Precisamos migrar para um modelo que remunere os operadores pelo preço de custo. Ou seja, o Estado deve definir quantas viagens devem ser feitas diariamente nos trens para atender a população e conhecer o custo de realizá-las. Ao mesmo tempo, também deve conhecer a quantidade de receita que entra diariamente com as passagens. Caso o valor do custo de operação seja maior do que o valor das receitas, o estado deve buscar fontes alternativas de financiamento, com Fundos Municipais e Estaduais de Transporte, para garantir a expansão e a operação do sistema.

Para construir o modelo descrito acima, esbarramos em um grande problema e chegamos no segundo ponto do debate: a falta de transparência. O sistema de transporte do Rio de Janeiro é historicamente marcado pela falta de transparência e pela corrupção, popularmente conhecida como “caixa preta” do transporte. No caso dos ônibus, as operações “Ponto Final” e “Cadeia Velha” realizadas pela Polícia Federal e o Ministério Público em 2017, revelaram o esquema de corrupção envolvendo empresários do setor e agentes do poder público, que culminou com a prisão de vários deles. Esse é um exemplo muito simbólico sobre a dificuldade em garantir a transparência e o interesse público no transporte no Rio de Janeiro, visto que forças econômicas e políticas poderosas atuam para garantir vantagens privadas de grupos específicos. É fundamental que o Governo do Estado tenha controle público sobre a gestão da bilhetagem eletrônica, dos custos de operação e das receitas de cada modal (trens, metrô, ônibus, barcas etc.). Além disso, pedagogicamente, precisa dar transparência aos dados e debater com a sociedade o melhor modelo para financiar o transporte público na metrópole.

Exercícios a resolver:
a: Segundo o texto, quais operações de 2017 revelaram o esquema de corrupção no setor de ônibus?
b: Reproduza, por favor, o trecho do texto que começa em "Precisamos migrar para" e termina em "operação do sistema.".

Material de origem:
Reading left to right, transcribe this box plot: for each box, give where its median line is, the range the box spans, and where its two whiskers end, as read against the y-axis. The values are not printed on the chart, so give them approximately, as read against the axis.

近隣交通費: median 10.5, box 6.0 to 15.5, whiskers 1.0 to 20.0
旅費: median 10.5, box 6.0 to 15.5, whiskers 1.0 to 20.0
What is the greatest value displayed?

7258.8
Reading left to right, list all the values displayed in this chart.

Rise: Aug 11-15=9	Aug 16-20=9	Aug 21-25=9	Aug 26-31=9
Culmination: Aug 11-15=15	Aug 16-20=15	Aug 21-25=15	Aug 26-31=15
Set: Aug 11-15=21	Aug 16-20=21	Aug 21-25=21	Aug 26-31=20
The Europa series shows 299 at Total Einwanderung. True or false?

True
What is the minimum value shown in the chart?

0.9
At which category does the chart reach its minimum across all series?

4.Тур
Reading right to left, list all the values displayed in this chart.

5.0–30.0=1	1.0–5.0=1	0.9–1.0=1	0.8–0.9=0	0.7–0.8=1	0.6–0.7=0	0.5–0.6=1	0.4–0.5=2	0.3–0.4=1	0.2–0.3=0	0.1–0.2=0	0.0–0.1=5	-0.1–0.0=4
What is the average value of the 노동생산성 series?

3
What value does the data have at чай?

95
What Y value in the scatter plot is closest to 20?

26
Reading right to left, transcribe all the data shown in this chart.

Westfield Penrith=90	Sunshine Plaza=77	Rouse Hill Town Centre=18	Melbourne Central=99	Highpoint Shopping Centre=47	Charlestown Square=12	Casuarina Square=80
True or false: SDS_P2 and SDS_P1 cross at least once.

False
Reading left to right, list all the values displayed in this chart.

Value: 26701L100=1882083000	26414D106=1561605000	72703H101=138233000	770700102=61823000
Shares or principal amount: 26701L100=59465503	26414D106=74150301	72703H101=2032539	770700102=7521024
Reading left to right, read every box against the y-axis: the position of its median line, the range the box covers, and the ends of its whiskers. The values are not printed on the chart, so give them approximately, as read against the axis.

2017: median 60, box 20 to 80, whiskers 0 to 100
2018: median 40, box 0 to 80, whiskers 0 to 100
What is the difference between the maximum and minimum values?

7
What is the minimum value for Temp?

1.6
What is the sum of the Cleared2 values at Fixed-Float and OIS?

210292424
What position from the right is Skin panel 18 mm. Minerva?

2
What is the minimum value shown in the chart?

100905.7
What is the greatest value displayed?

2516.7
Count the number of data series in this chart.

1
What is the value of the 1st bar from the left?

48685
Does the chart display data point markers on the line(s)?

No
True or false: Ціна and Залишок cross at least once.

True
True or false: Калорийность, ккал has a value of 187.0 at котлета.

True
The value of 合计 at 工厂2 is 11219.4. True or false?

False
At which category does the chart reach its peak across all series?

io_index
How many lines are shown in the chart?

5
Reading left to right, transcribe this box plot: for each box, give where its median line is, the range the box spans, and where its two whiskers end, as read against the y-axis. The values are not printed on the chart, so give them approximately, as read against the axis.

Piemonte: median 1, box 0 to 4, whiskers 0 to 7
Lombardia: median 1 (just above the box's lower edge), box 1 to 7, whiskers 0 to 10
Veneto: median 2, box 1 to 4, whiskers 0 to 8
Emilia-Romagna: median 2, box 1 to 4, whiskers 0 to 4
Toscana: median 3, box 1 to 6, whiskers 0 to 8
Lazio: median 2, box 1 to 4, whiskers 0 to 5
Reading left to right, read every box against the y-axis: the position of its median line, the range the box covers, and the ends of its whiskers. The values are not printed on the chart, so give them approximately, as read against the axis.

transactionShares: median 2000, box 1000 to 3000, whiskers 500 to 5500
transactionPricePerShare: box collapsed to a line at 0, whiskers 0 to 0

Respostas abaixo:
a: As operações "Ponto Final" e "Cadeia Velha", realizadas pela Polícia Federal e pelo Ministério Público.

b:
Precisamos migrar para um modelo que remunere os operadores pelo preço de custo. Ou seja, o Estado deve definir quantas viagens devem ser feitas diariamente nos trens para atender a população e conhecer o custo de realizá-las. Ao mesmo tempo, também deve conhecer a quantidade de receita que entra diariamente com as passagens. Caso o valor do custo de operação seja maior do que o valor das receitas, o estado deve buscar fontes alternativas de financiamento, com Fundos Municipais e Estaduais de Transporte, para garantir a expansão e a operação do sistema.